Соня его перестала понимать. Отодвинувшись от стола, чтобы не задеть чашки, она поднялась, поклонилась Чу Пену на прощанье в знак их старой дружбы и пошла прочь, твердо решив больше не возвращаться в эту богадельню.
— Вы поругались? — всплеснула руками Ира. — Сонечка, но вы же были так близки. Он поддерживал тебя все последнее время, как никто другой.
— Может, он хотел, чтобы я переписала на него квартиру, — раздраженно отозвалась Соня.
— Но ты же снимаешь.
— Может, он не знал, — пожала плечами девушка. Ира со своей безграничной верой в чудеса начинала ее бесить. Как можно принимать на веру все, что говорит другой человек, даже не пытаясь подвергнуть его слова сомнению? Соня вдруг ощутила жалость по отношению к тете и, посмотрев на нее, отметила, как та постарела за последние месяцы, как сильно сдала после пребывания в больнице. Так чего от нее ждать? Какой ясности мысли или трезвости? Она по-прежнему одной ногой в могиле, и ей нестерпимо хочется верить в чудеса. Что есть кто-то или что-то, способное отвратить неизбежный конец. Соне было жаль ее, и самое малое, что она могла сделать для Иры — это оставить ей ее мечты в качестве последнего лекарства.
— Забудь, мы просто повздорили, — девушка приблизилась и мягко обняла тетю за плечи.
— Но вы же помиритесь? — с надеждой переспросила Ира. — Хочешь, вместе пойдем?
— Нет, не сегодня, — покачала головой Соня, — передавай ему мои… наилучшие пожелания.
— Передам, — кивнула Ира и замолчала, крутя чашку в руках.
— Значит, все вернулось?
Ира вскинула на племянницу усталые глаза.
— Да, даже хуже, чем в прошлый раз.
— Ты маме сказала?
— Я уже взрослая, — усмехнулась Ира. — Нет уж, в эту игру я тоже умею играть. Я не хочу говорить, устала.
— Ир, ну ты же боец…
— Да, я боец, только моя война окончена. Я больше не верю врачам.

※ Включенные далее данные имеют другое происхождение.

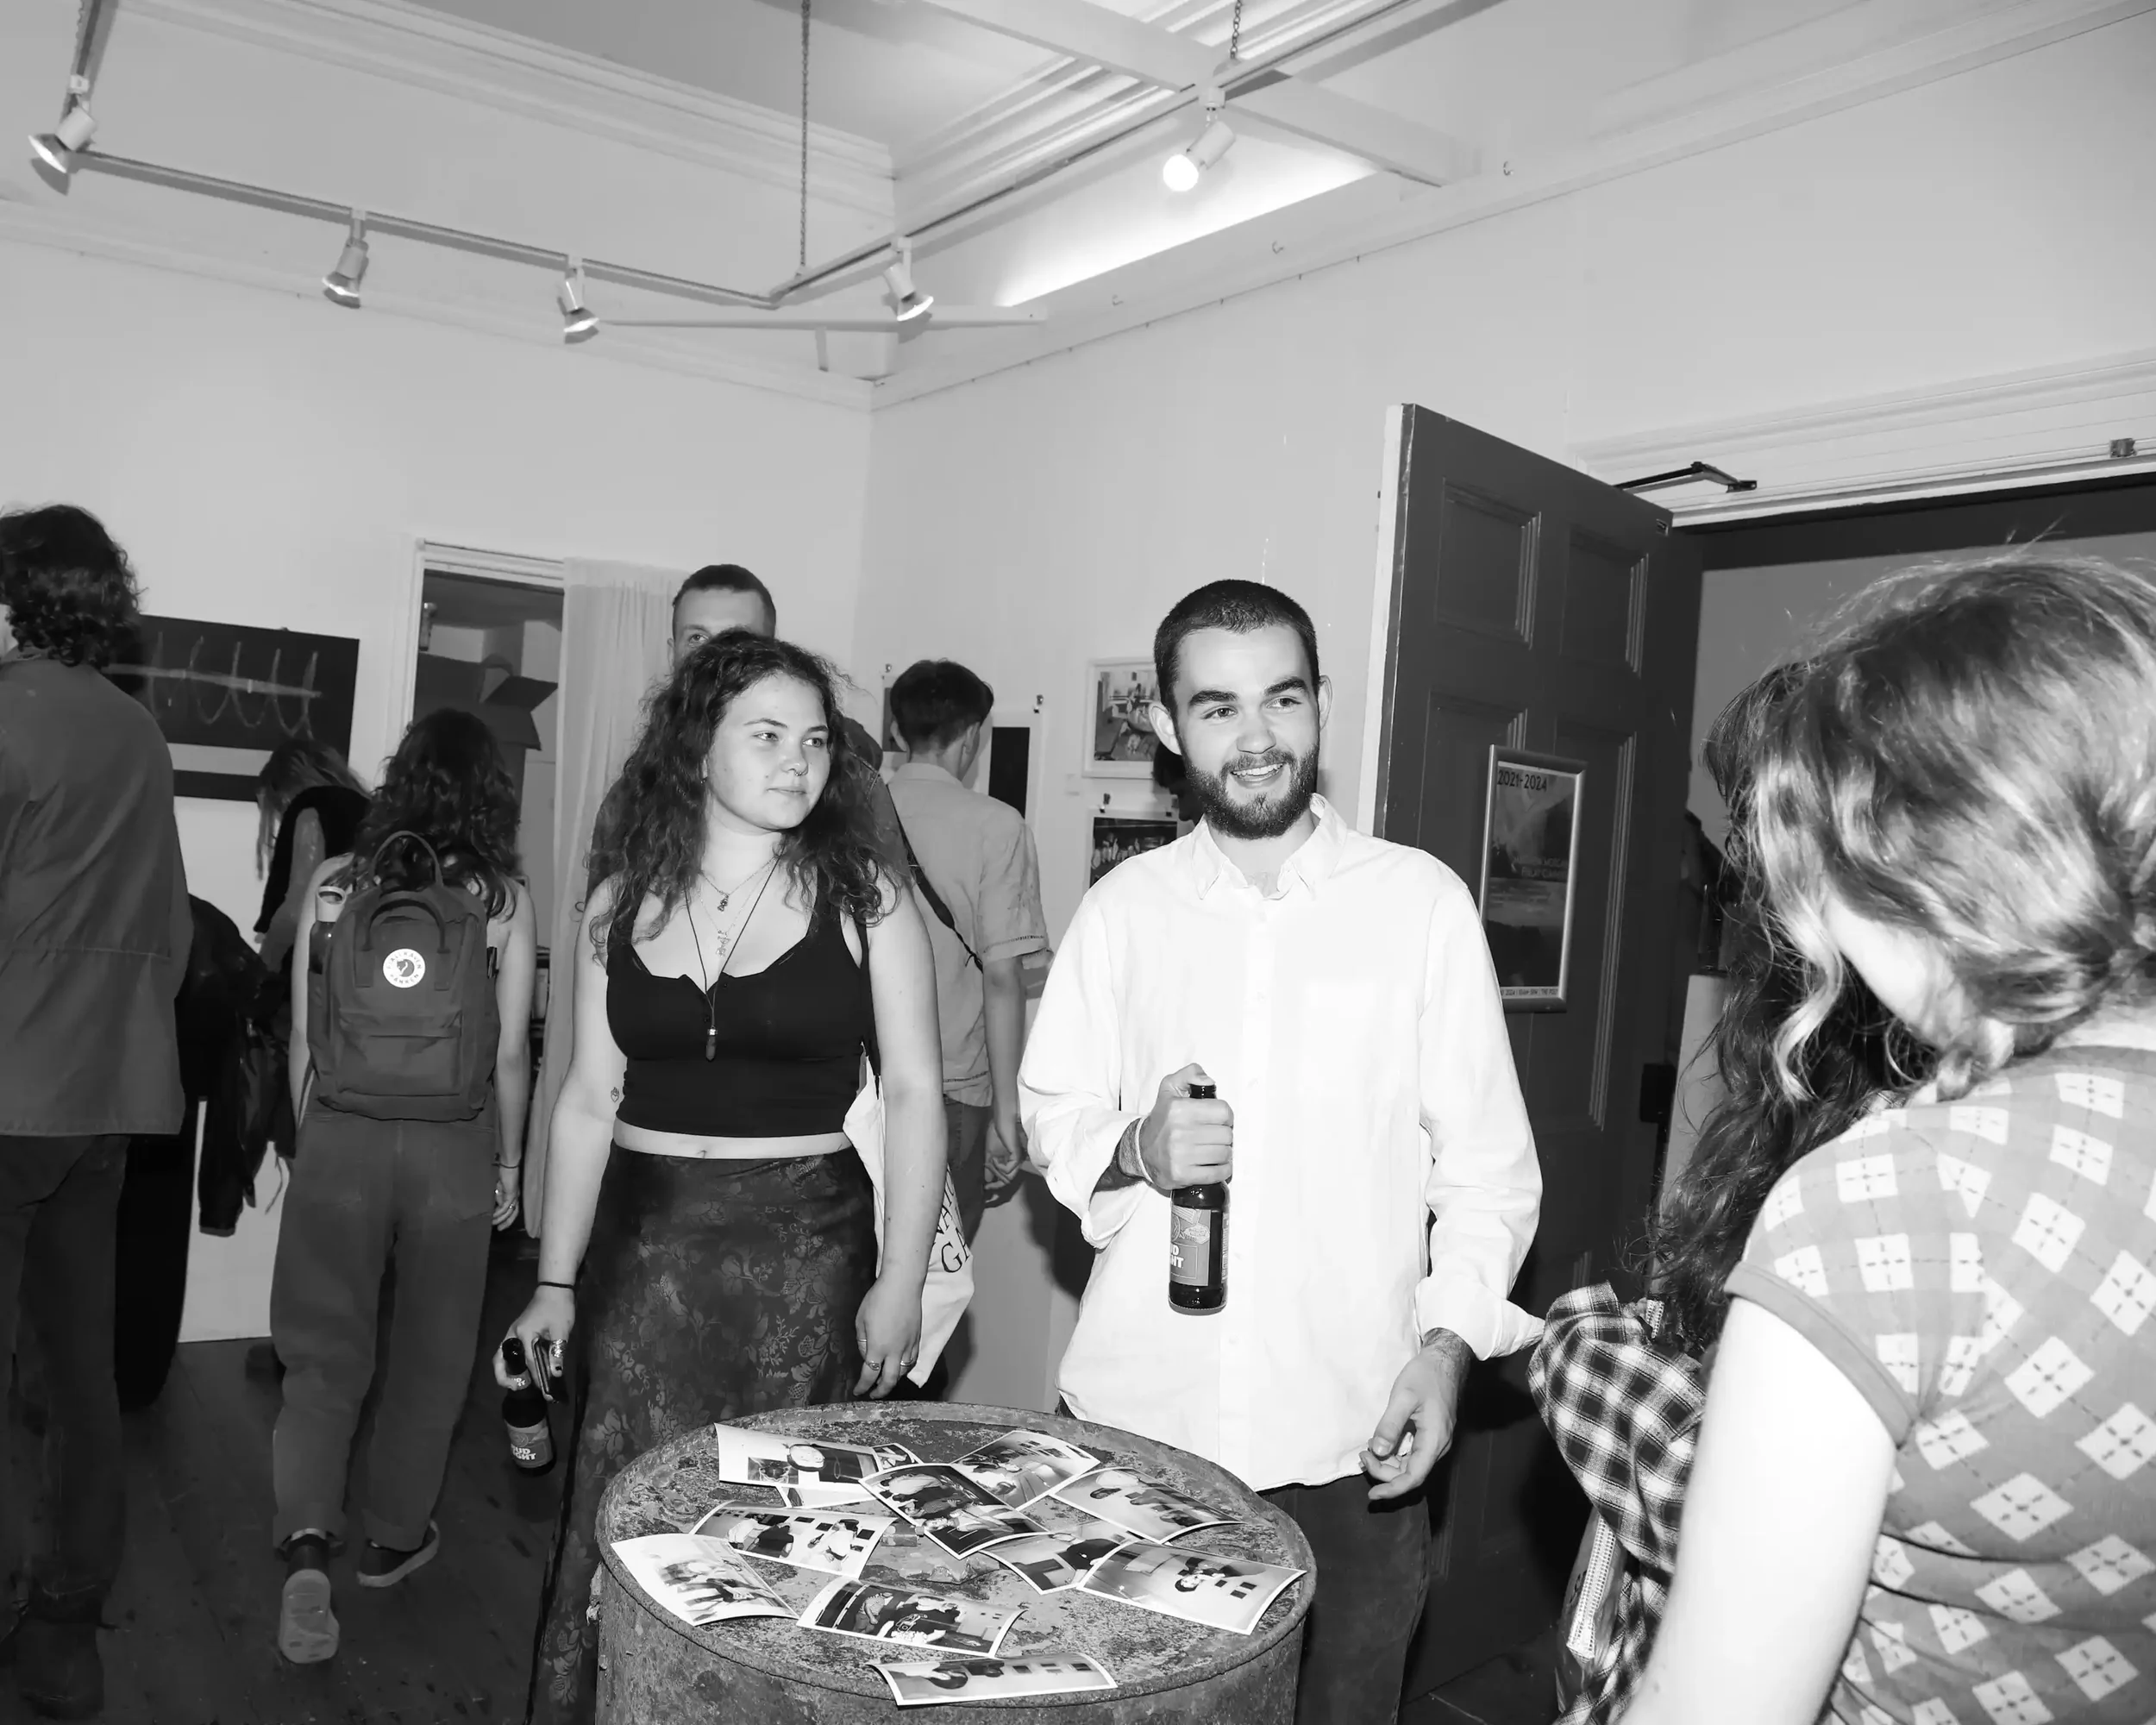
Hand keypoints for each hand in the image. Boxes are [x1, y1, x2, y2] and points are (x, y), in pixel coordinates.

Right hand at [493, 1165, 520, 1230]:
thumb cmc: (503, 1173)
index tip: (499, 1225)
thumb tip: (495, 1205)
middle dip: (507, 1222)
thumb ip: (498, 1196)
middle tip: (499, 1229)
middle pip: (514, 1213)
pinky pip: (506, 1205)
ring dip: (501, 1218)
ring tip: (493, 1223)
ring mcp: (514, 1195)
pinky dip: (500, 1212)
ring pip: (509, 1211)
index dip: (507, 1218)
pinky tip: (494, 1216)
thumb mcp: (499, 1187)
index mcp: (513, 1195)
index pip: (512, 1210)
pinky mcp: (511, 1193)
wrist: (508, 1164)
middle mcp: (516, 1196)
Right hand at [498, 1285, 575, 1399]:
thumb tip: (556, 1373)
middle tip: (519, 1388)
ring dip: (507, 1372)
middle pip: (500, 1360)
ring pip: (502, 1357)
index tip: (544, 1390)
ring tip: (520, 1383)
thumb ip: (557, 1352)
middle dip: (505, 1377)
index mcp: (522, 1334)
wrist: (554, 1288)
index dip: (536, 1376)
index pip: (527, 1361)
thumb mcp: (561, 1330)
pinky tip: (525, 1371)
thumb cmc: (558, 1307)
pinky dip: (512, 1364)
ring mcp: (513, 1333)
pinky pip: (509, 1352)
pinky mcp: (517, 1333)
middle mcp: (512, 1335)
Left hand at [854, 1275, 923, 1399]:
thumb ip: (862, 1341)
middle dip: (881, 1391)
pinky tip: (900, 1365)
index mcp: (878, 1348)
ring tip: (886, 1379)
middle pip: (890, 1380)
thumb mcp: (861, 1320)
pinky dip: (905, 1368)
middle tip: (874, 1394)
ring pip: (903, 1372)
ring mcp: (909, 1345)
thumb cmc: (877, 1299)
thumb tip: (867, 1354)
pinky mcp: (917, 1338)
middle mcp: (895, 1351)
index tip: (857, 1391)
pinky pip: (912, 1360)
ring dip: (894, 1379)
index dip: (863, 1386)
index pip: (869, 1375)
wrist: (902, 1285)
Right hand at [984, 1112, 1025, 1200]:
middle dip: (995, 1181)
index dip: (996, 1186)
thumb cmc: (996, 1133)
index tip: (986, 1188)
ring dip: (995, 1172)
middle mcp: (1015, 1162)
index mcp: (1008, 1161)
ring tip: (991, 1160)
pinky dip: (999, 1167)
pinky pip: (1007, 1171)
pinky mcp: (1017, 1156)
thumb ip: (990, 1167)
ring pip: (1007, 1177)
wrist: (1000, 1122)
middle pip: (1007, 1180)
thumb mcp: (989, 1153)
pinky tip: (995, 1158)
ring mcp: (1017, 1160)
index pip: (1005, 1179)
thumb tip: (987, 1180)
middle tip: (987, 1179)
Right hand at [1136, 1063, 1232, 1193]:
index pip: (1223, 1112)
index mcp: (1179, 1109)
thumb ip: (1190, 1074)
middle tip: (1215, 1136)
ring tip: (1214, 1149)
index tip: (1218, 1120)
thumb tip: (1208, 1080)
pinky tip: (1216, 1165)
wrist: (1141, 1150)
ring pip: (1224, 1154)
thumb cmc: (1162, 1119)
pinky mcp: (1182, 1175)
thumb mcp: (1170, 1088)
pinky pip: (1217, 1174)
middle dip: (1225, 1135)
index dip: (1225, 1116)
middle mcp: (1179, 1132)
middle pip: (1227, 1135)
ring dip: (1224, 1153)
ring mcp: (1180, 1156)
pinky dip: (1222, 1170)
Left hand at [1361, 1331, 1469, 1500]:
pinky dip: (1395, 1455)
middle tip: (1361, 1456)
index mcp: (1434, 1440)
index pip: (1414, 1477)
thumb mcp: (1403, 1397)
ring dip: (1388, 1464)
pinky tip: (1380, 1446)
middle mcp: (1438, 1446)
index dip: (1392, 1489)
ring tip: (1366, 1452)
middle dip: (1384, 1472)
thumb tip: (1377, 1452)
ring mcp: (1436, 1441)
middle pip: (1410, 1473)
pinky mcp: (1431, 1434)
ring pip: (1411, 1465)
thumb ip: (1390, 1425)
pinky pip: (1412, 1454)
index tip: (1372, 1495)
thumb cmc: (1425, 1376)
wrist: (1445, 1360)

Соня покачала головой — она знала, к чему клонит тетка.
— Если у тебя получилось…
— Ира, — Соня обхватила свою голову руками. Она понятия не имела, как объяснить тете, что такие вещи случаются, как исключение, а не как правило, и что шансов на то, что чудо случится и с Ирой — ноль. — Тебе нельзя отказываться от хирургического вмешательства и терапии, слышишь?
— И кто мне это говорит? — горько рассмеялась Ира. — Соня, я устала, правда, очень. Все эти операции и терапии бессмысленны, и я — живое тому доказательство. Пока еще живое, — грустно добавила она. И на этот раз Соне нечего было возразить. Да, возможно, новый круг операций и лечения подарит тете еще пару месяцев и отнимет еще больше жизни из ее глаз и движений. Тогда стоит ли это новых мучений и бесконечных часов в больнице, часов, которые она может провести так, как ей того хочется?
— Ир, — прошептала Соня, и по голосу племянницы, Ира поняла, что та признает ее право на выбор.
— Я собираюсь к Чу Пену, — тетя поднялась из-за стола и пошла одеваться. — Проводишь меня на маршрутку?